Key Documents Required for FTC Claim
To support the claim in form 44, taxpayers must submit the following:
- A certificate or statement from the foreign tax authority or withholding agent indicating the tax deducted or paid.
- Proof of foreign tax payment, like bank statements or tax receipts.
- A statement of income from that foreign country.
- Corresponding details entered in the Income Tax Return (ITR) under the specified foreign income schedules.
Procedure and Due Date for Filing Form 44
Form 44 must be filed electronically on the Income Tax Department’s e-filing portal. It should ideally be filed on or before the due date for filing the ITR under Section 156 of the 2025 Act. While the 2025 Act is more flexible, failure to file Form 44 before the final assessment can lead to the disallowance of the FTC claim. Taxpayers must ensure that the figures in Form 44 match the entries in Form 168 (Unified AIS) for consistency.
Claiming an FTC – Important Points
- FTC is allowed only for taxes on income, surcharges, and cess, but not for penalties, interest, or fees.
- If foreign taxes are disputed in the source country, FTC is disallowed until the dispute is resolved and proof of final settlement is submitted.

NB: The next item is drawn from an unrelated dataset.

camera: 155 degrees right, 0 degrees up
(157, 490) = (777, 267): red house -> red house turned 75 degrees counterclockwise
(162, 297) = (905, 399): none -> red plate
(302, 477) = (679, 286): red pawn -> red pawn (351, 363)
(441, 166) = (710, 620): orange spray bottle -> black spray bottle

- Currency conversion of foreign tax paid must be done using the Telegraphic Transfer Buying Rate (TTBR) as published by the Reserve Bank of India on the last day of the month preceding the tax payment month.

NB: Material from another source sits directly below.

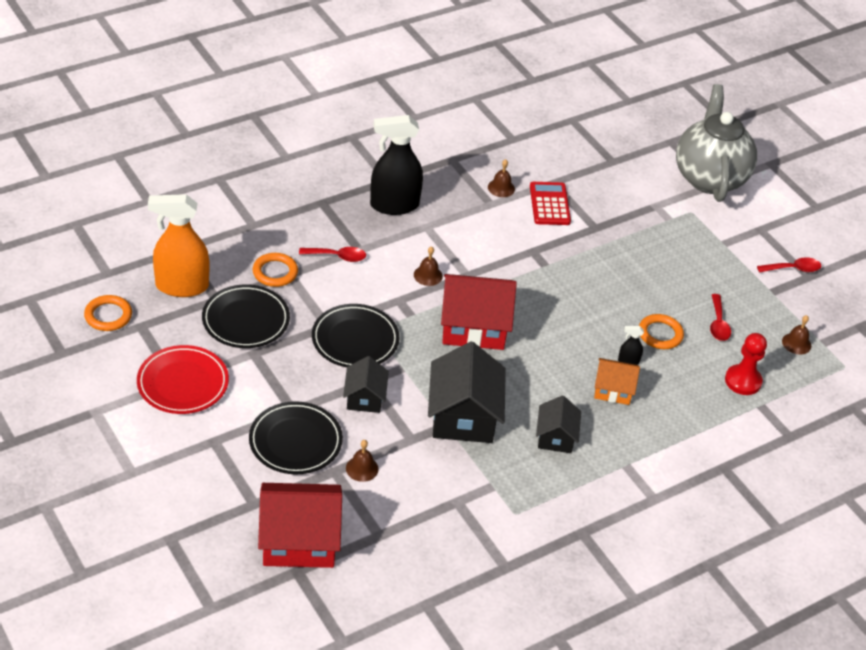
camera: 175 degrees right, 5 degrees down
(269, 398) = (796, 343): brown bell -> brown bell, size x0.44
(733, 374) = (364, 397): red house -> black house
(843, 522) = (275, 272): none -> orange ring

- The foreign tax credit applies separately for each country; the total credit is aggregated accordingly.
- If income is assessed under alternate tax regimes (like MAT for companies), FTC is still available on the tax paid for foreign income.
Conclusion
In order to file relief claims under the Income Tax Act of 2025, Form 44 is an essential compliance form. Taxpayers must file the Foreign Tax Credit appropriately and within the allotted timeframes in order to avoid paying taxes on the same income twice. Processing is kept straightforward and litigation-free with accurate documentation and matching data across digital tax forms.